How many lines in the material below contain the word "pixels"? Write only the number.

[Records to process Boundary: Start]

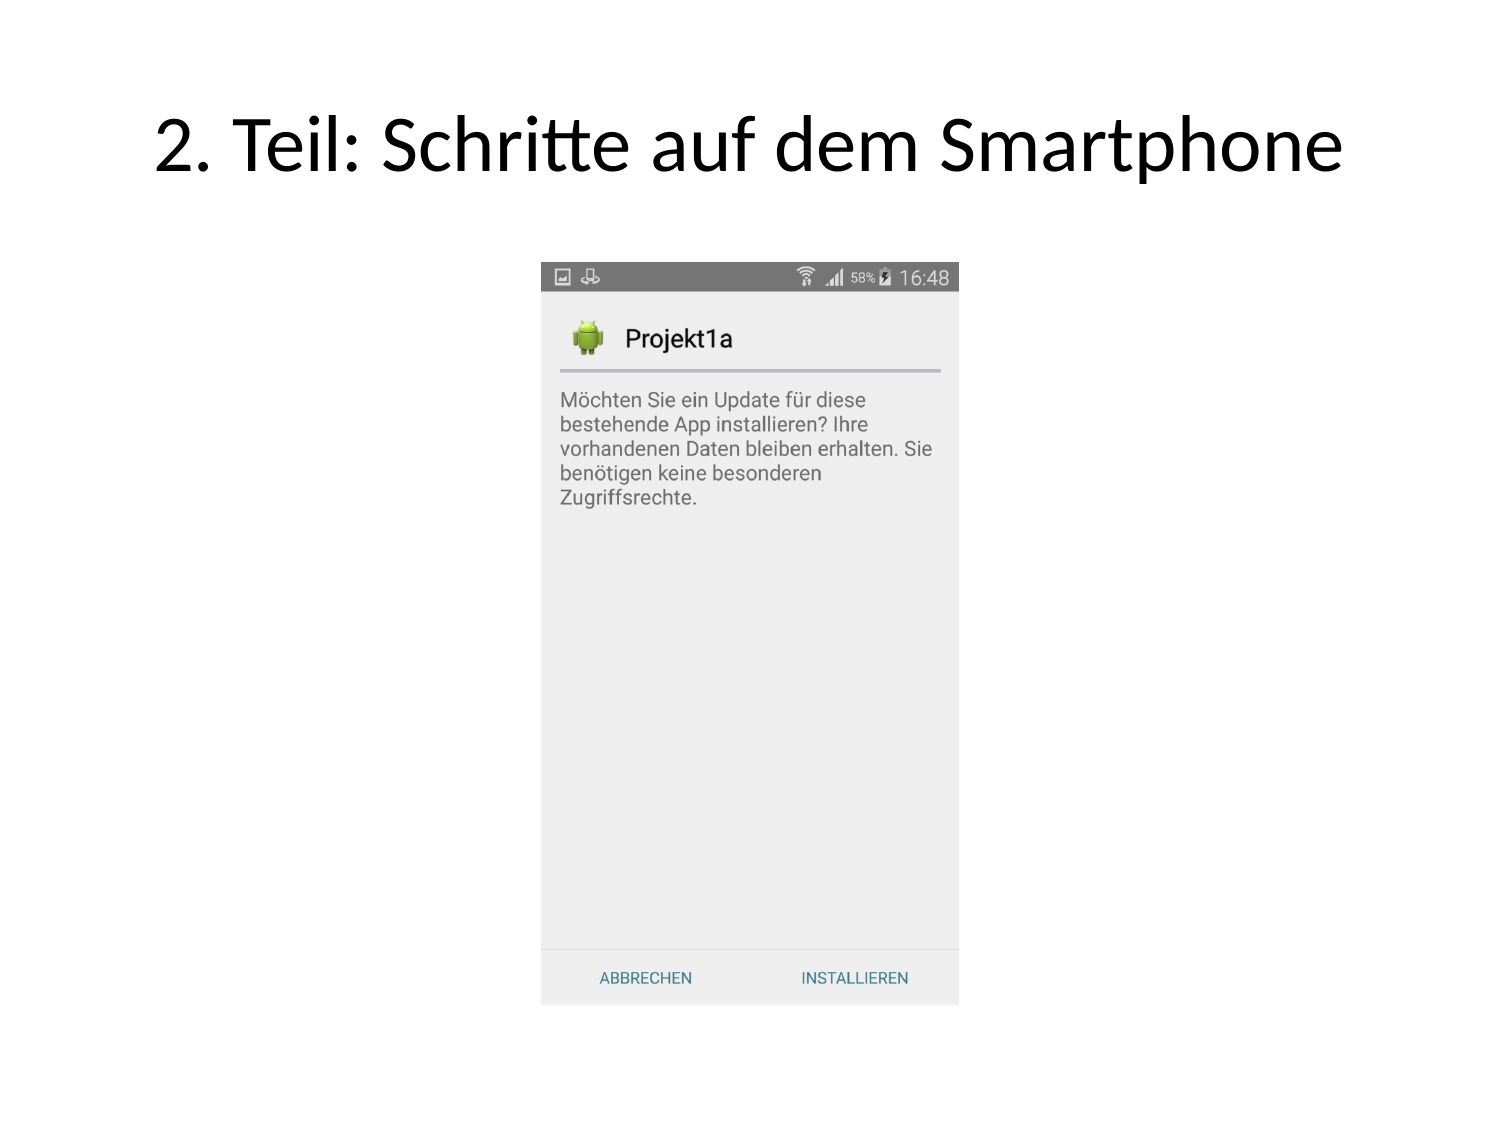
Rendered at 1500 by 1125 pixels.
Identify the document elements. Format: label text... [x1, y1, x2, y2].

title 2. Teil: Schritte auf dem Smartphone [75, 45, 1425, 233]
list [540, 262, 959, 1006]
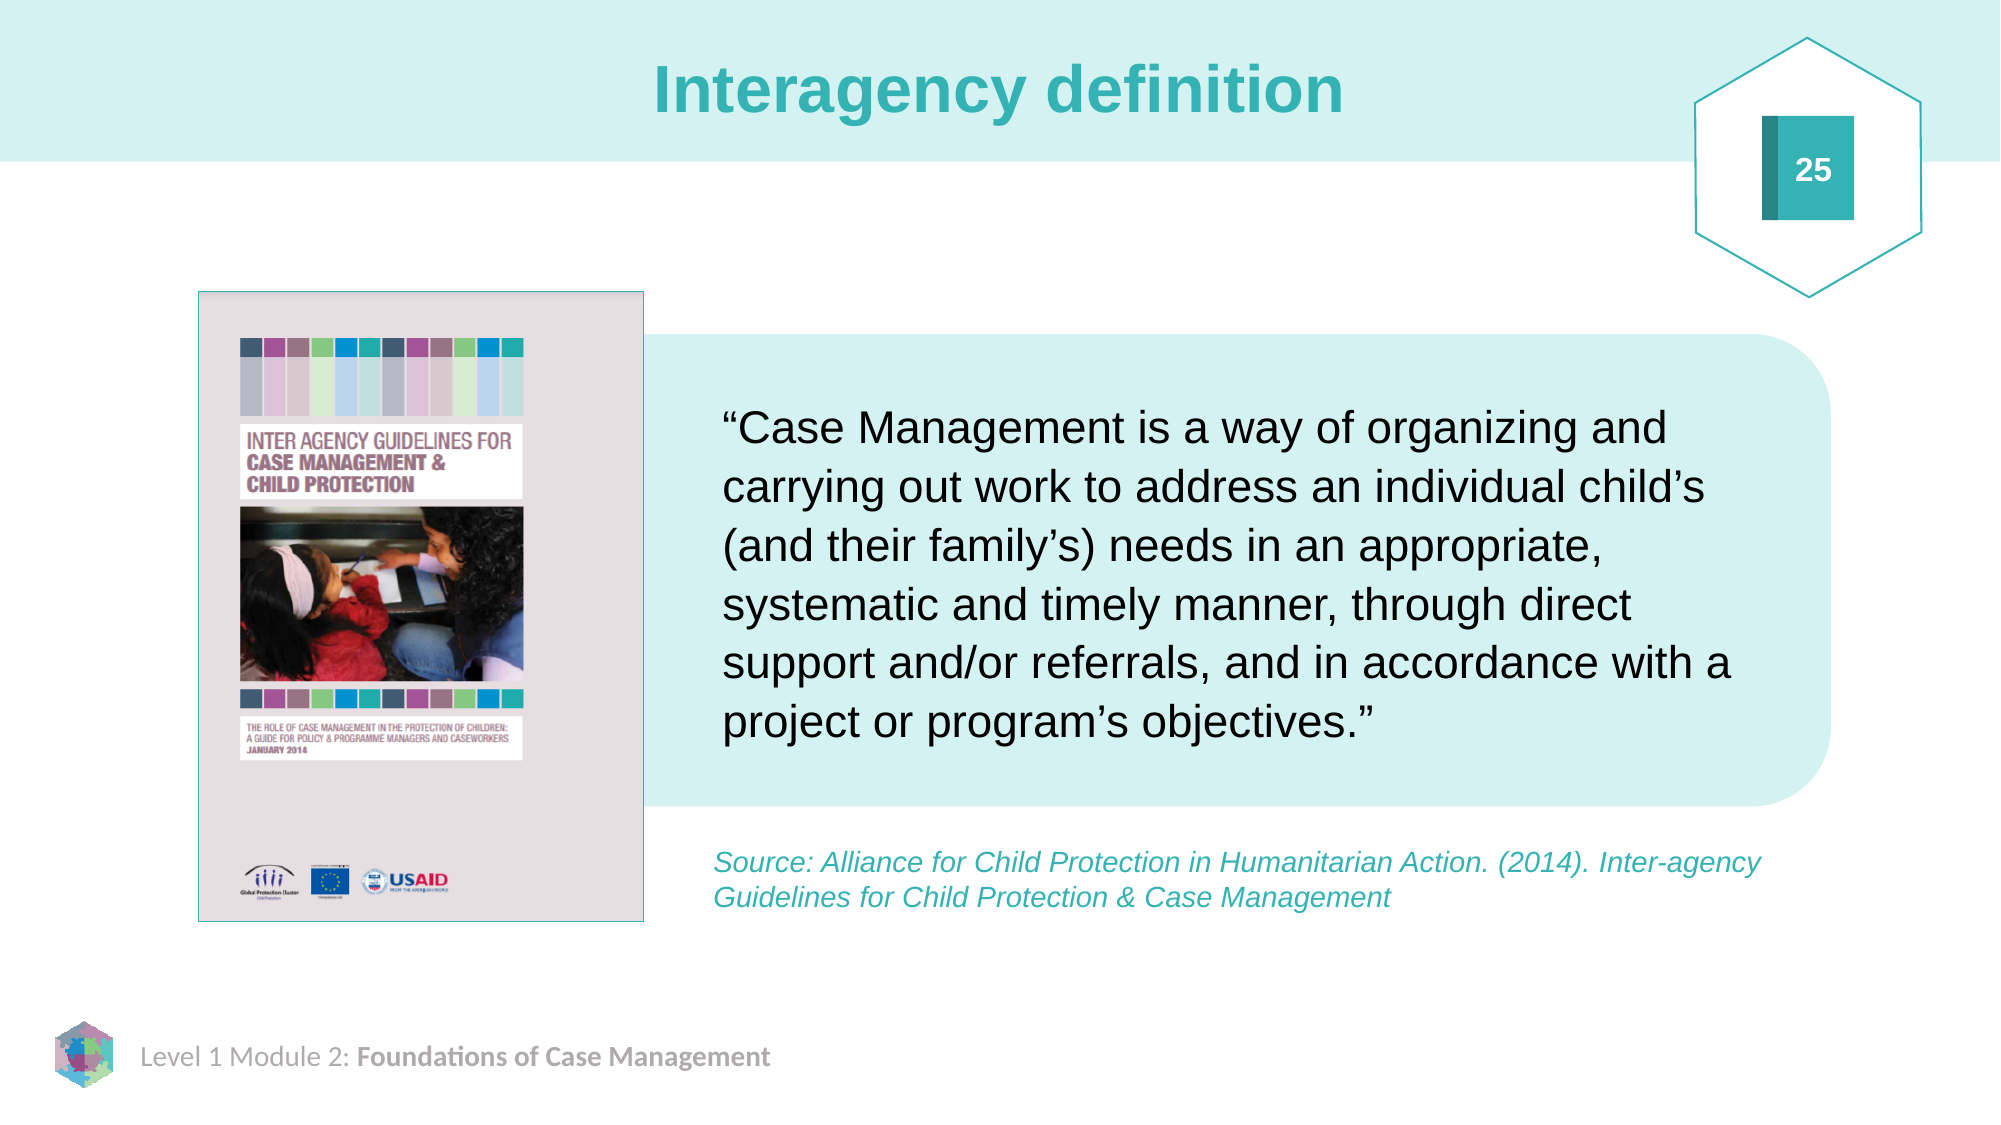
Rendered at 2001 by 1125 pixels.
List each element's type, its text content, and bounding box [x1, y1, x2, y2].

picture [198, 291, 644, 922]
title Interagency definition [137, 19, 1863, 163]
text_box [1677, 55, 1939, 280]
text_box Source: Alliance for Child Protection in Humanitarian Action. (2014). Inter-agency Guidelines for Child Protection & Case Management [698, 835, 1831, 921]
text_box “Case Management is a way of organizing and carrying out work to address an individual child’s (and their family’s) needs in an appropriate, systematic and timely manner, through direct support and/or referrals, and in accordance with a project or program’s objectives.” [644, 332, 1832, 808]
picture [55, 1021, 113, 1088]
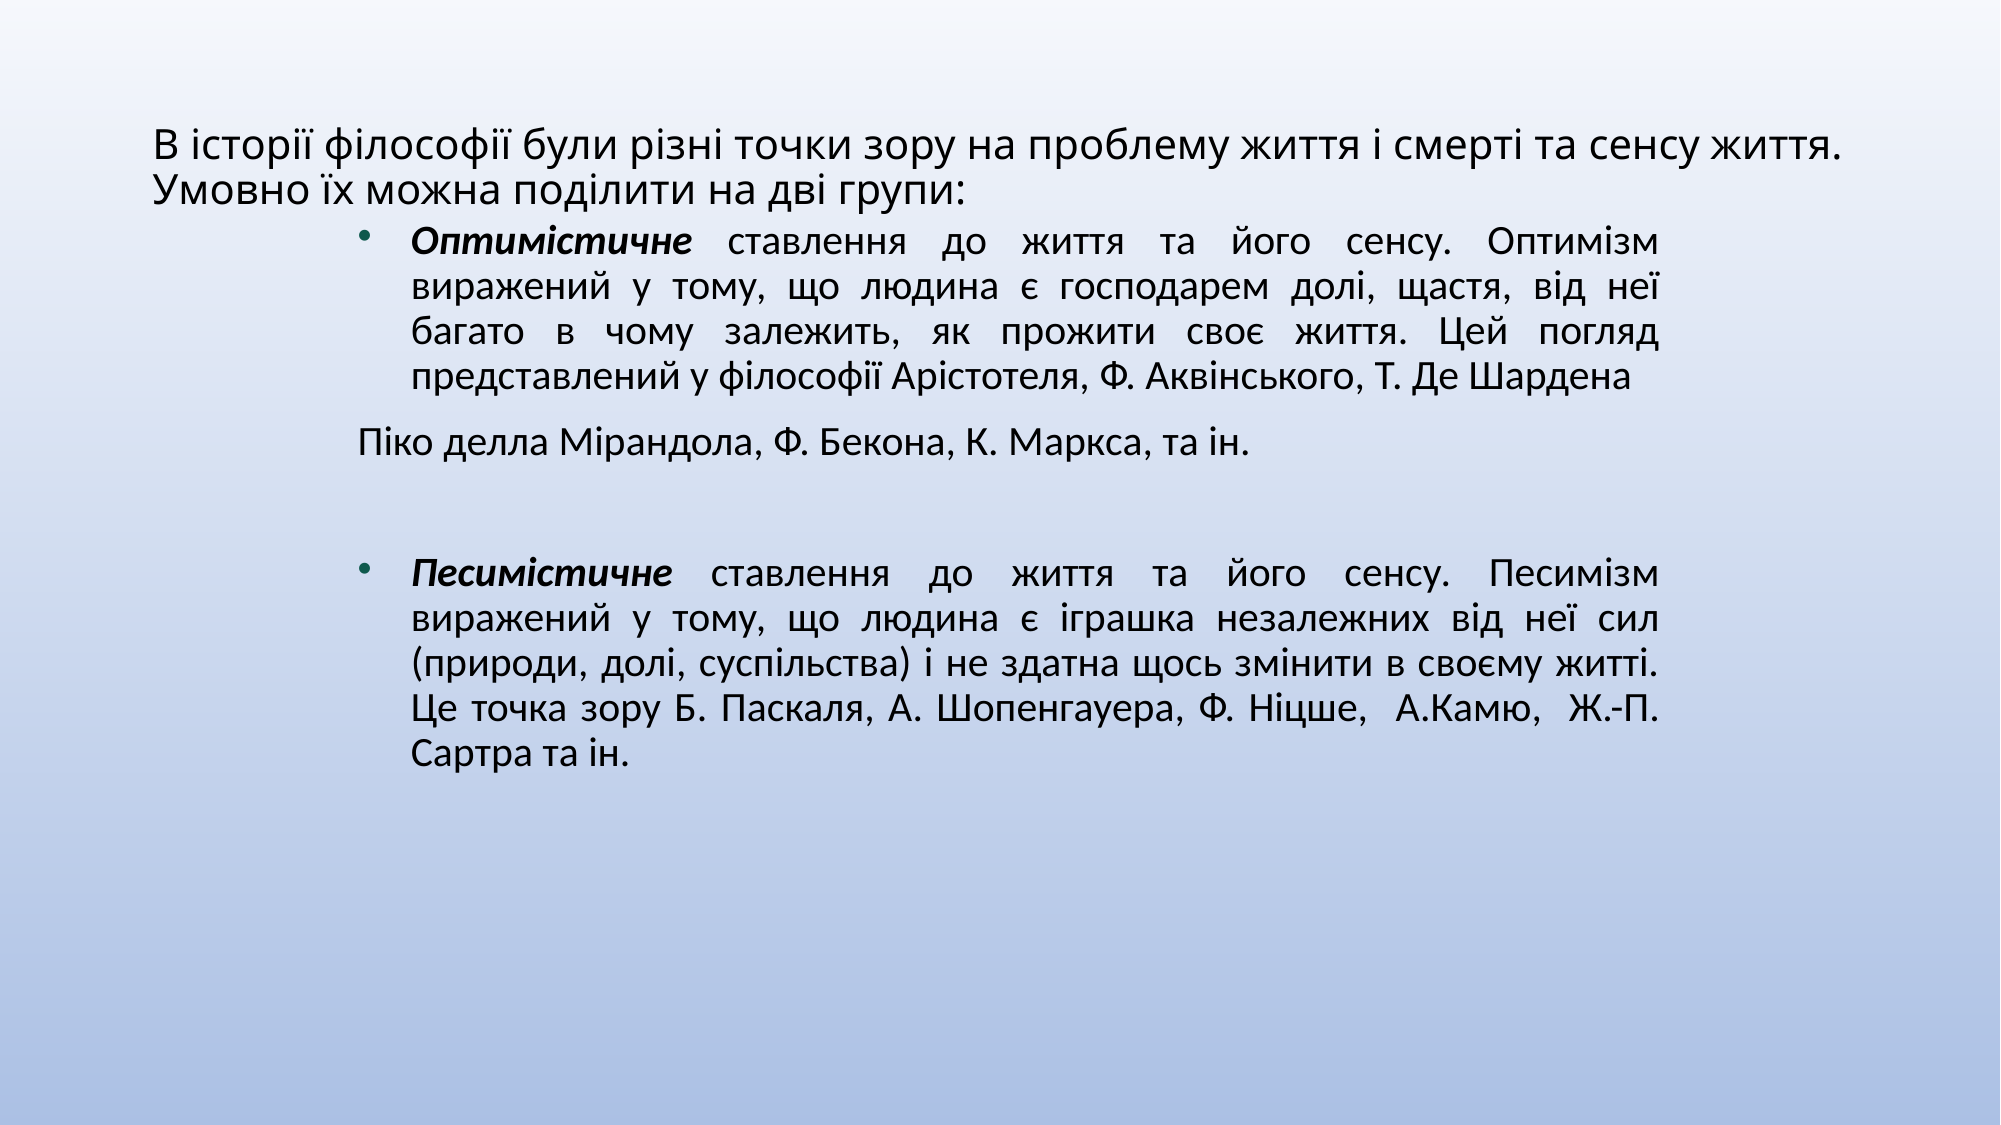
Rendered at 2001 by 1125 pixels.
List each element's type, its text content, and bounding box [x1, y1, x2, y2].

list Оптимістичне ставлення до життя та його сенсу. Оптимізм виражений у тому, що людина є господарем долі, щастя, від неї багато в чому залежить, як прожити своє життя. Цей погляд представлений у філософії Арістотеля, Ф. Аквінського, Т. Де Шардена Піко делла Мірандола, Ф. Бекона, К. Маркса, та ін. Песимістичне ставлення до життя та його сенсу. Песимізм виражений у тому, що людина є іграшка незалежних від неї сил (природи, долі, суспільства) і не здатна щось змінити в своєму житті. Це точка зору Б. Паскаля, А. Шопенгауера, Ф. Ніцше, А.Камю, Ж.-П. Сартра та ін. [324, 210, 1675, 1079]
title В історії філософії були різні точки зору на проблему життя і смерті та сенсу життя. Умовно їх можна поділити на дві групи: [137, 59, 1863, 278]
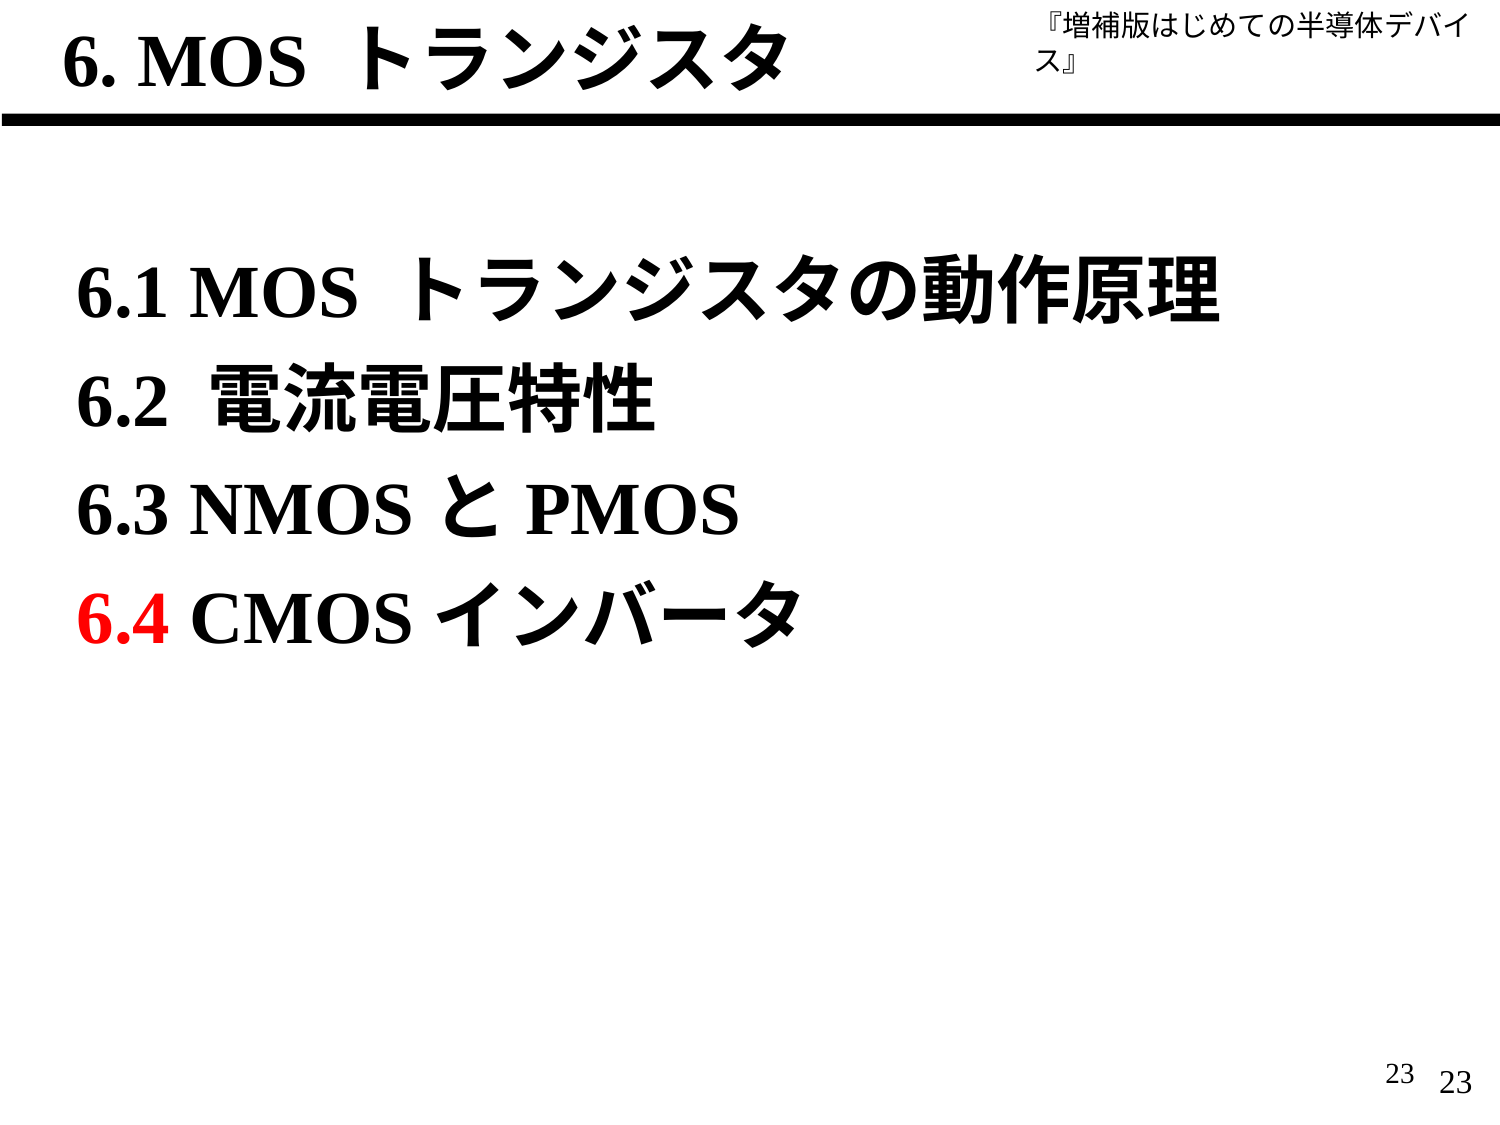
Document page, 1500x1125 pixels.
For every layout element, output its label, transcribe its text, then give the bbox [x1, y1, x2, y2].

title 6. MOS トランジスタ [62, 19, 1438, 102]
list 6.1 MOS トランジスタの動作原理 6.2 電流電圧特性 6.3 NMOSとPMOS 6.4 CMOSインバータ [61, 234, 1438, 890]
slide_number 23 [1175, 1042, 1488, 1118]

[Records to process Boundary: End]

**Solution for this task**
4